Extracted data entries
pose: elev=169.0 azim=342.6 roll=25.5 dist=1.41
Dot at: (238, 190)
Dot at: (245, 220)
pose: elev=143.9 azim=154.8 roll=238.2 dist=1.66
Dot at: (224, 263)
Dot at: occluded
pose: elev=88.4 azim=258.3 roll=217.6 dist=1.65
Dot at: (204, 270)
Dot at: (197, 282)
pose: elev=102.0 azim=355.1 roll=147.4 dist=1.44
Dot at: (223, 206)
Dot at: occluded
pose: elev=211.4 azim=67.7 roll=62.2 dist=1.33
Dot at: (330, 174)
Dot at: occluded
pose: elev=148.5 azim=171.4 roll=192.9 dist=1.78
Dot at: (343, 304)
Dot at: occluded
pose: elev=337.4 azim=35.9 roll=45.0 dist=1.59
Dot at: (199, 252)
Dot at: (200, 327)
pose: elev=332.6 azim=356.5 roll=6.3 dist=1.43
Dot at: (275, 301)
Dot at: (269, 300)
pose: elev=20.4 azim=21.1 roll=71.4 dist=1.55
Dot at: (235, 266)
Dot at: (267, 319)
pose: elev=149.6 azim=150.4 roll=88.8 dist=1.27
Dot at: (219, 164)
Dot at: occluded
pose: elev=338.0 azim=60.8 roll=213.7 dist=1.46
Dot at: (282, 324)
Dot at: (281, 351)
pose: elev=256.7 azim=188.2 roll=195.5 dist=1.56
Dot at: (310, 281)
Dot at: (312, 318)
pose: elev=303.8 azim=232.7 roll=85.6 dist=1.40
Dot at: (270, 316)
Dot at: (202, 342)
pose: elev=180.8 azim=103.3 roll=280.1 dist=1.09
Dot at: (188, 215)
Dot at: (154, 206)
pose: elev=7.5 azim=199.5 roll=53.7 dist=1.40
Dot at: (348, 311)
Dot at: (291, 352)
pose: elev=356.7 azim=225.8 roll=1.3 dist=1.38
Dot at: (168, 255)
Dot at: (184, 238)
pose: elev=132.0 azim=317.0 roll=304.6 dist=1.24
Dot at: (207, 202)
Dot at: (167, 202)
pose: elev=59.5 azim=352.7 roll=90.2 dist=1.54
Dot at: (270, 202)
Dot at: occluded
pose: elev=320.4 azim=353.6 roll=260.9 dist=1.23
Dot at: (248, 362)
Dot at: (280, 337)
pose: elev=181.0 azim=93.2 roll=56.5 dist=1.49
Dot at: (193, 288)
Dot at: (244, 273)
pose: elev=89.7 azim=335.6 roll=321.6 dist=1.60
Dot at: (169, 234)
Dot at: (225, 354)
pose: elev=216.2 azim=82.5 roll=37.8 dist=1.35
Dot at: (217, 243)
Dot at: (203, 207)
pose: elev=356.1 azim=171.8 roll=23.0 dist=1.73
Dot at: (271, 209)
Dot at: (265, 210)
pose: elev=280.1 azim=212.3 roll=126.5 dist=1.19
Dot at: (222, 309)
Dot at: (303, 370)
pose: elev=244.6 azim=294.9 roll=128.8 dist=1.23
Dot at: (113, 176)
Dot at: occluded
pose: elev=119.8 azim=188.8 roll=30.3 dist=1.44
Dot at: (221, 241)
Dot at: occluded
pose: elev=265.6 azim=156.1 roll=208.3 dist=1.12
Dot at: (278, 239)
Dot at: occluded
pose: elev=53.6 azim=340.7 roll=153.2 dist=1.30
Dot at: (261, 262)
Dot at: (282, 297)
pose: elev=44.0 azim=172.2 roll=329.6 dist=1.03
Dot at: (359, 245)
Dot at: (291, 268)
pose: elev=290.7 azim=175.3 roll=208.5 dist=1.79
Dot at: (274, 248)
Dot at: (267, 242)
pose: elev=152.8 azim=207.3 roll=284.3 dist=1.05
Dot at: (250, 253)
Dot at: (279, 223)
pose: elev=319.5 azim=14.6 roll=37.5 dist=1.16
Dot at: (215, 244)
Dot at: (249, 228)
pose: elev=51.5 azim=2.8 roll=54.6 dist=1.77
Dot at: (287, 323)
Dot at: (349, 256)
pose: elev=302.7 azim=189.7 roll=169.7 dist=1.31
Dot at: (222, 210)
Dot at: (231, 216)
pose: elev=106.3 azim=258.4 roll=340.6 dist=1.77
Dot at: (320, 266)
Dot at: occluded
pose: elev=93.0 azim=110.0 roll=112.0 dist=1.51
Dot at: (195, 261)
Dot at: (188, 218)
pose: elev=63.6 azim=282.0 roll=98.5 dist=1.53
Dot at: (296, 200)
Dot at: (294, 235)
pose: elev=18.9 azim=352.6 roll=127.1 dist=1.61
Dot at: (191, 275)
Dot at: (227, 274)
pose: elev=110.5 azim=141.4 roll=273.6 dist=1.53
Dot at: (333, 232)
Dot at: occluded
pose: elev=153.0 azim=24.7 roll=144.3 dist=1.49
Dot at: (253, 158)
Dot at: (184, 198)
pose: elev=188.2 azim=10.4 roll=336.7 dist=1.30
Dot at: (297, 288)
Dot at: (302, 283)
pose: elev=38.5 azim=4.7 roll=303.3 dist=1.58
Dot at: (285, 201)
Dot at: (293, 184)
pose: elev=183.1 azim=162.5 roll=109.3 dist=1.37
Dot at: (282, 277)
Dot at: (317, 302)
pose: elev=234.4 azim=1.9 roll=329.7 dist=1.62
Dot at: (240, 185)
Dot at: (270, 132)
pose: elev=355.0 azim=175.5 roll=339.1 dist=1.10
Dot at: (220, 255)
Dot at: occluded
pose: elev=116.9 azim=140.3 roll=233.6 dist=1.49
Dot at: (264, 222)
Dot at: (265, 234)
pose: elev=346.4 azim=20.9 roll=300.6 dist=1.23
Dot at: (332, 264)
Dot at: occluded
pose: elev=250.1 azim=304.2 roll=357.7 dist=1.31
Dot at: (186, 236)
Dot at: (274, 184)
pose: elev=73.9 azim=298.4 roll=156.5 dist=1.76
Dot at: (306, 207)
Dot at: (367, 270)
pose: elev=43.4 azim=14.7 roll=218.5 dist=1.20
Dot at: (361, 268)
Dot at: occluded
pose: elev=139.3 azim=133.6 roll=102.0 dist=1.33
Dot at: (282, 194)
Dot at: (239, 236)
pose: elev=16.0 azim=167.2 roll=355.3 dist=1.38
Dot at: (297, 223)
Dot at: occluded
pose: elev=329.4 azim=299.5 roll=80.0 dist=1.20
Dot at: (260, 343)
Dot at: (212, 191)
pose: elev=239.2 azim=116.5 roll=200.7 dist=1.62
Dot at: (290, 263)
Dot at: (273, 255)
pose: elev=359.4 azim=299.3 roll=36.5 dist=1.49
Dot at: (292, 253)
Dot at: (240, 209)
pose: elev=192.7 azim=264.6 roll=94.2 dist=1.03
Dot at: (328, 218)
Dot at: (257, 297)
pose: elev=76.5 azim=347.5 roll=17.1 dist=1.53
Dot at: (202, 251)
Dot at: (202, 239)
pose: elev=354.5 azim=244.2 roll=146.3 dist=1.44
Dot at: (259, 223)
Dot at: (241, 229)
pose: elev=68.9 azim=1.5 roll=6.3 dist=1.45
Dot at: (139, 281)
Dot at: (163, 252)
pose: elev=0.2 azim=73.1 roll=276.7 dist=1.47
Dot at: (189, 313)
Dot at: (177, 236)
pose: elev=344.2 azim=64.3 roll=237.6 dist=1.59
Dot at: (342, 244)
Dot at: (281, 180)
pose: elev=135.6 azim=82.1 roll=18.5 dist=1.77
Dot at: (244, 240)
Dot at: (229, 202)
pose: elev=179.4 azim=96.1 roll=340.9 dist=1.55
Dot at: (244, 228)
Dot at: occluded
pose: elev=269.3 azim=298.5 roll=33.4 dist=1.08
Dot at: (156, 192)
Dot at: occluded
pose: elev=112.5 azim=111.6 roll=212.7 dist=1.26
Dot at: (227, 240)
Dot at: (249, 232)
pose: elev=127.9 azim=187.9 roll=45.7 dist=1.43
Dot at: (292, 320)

**GIVEN EXERCISE**.
Can you repeat word for word the lines of the records starting at the one containing "pose: elev=89.7 azim=335.6" and ending at the one containing "Dot at: (265, 210)", including both of those lines?

**SOLUTION BELOW**.
pose: elev=89.7 azim=335.6 roll=321.6 dist=1.60
Dot at: (169, 234)
Dot at: (225, 354)
pose: elev=216.2 azim=82.5 roll=37.8 dist=1.35
Dot at: (217, 243)
Dot at: (203, 207)
pose: elev=356.1 azim=171.8 roll=23.0 dist=1.73
Dot at: (271, 209)
Dot at: (265, 210)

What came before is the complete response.